Your assignment.
Going through the entries below, copy out each line that contains "ankle".

(Dataset)

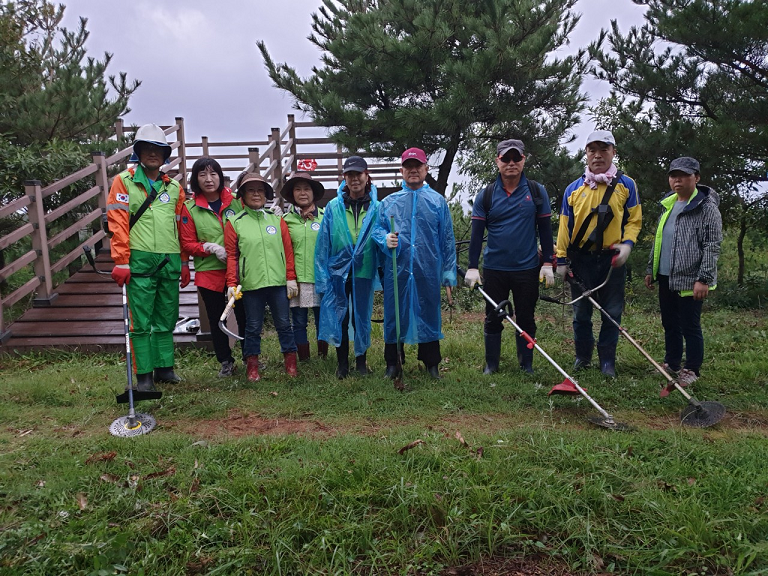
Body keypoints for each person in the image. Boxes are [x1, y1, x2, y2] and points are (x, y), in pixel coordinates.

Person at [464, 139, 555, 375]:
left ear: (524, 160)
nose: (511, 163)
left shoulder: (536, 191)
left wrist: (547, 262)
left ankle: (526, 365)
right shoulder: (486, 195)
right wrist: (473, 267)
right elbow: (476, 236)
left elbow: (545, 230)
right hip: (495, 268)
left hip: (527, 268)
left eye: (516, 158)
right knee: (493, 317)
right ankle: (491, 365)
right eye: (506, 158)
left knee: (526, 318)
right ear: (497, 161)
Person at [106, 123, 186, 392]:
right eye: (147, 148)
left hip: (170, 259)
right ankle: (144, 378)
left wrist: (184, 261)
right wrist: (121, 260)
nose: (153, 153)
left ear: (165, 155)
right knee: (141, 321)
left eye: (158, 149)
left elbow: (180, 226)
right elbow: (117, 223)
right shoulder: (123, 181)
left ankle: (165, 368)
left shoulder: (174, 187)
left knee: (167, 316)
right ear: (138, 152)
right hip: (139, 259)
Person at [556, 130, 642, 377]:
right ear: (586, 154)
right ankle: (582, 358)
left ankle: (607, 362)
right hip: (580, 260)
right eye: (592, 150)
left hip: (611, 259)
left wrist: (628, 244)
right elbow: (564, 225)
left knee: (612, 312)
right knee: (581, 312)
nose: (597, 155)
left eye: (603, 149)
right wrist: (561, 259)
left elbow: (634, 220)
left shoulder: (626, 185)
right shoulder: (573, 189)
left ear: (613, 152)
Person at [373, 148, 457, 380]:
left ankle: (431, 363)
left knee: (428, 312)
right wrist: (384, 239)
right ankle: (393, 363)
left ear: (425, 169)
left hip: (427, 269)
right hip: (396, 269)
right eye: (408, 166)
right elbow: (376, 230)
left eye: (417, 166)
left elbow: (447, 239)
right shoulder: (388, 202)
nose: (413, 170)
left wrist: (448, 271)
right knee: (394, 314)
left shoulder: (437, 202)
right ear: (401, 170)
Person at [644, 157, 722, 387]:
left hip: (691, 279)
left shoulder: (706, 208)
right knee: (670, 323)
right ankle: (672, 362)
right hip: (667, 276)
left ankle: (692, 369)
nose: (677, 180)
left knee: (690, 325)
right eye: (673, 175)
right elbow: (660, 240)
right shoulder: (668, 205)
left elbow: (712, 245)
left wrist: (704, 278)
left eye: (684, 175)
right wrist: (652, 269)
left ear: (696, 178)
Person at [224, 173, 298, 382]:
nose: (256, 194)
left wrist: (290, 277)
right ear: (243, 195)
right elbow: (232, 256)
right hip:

(End Dataset)
(Dataset)

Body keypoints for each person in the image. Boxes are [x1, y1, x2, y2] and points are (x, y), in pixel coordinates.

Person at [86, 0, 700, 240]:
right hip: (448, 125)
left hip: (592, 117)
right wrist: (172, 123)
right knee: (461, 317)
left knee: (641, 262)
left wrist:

(End Dataset)

Output.
left ankle: (526, 365)
right ankle: (491, 365)
right ankle: (144, 378)
left ankle: (165, 368)
right ankle: (582, 358)
left ankle: (607, 362)
left ankle: (431, 363)
right ankle: (393, 363)
right ankle: (672, 362)
left ankle: (692, 369)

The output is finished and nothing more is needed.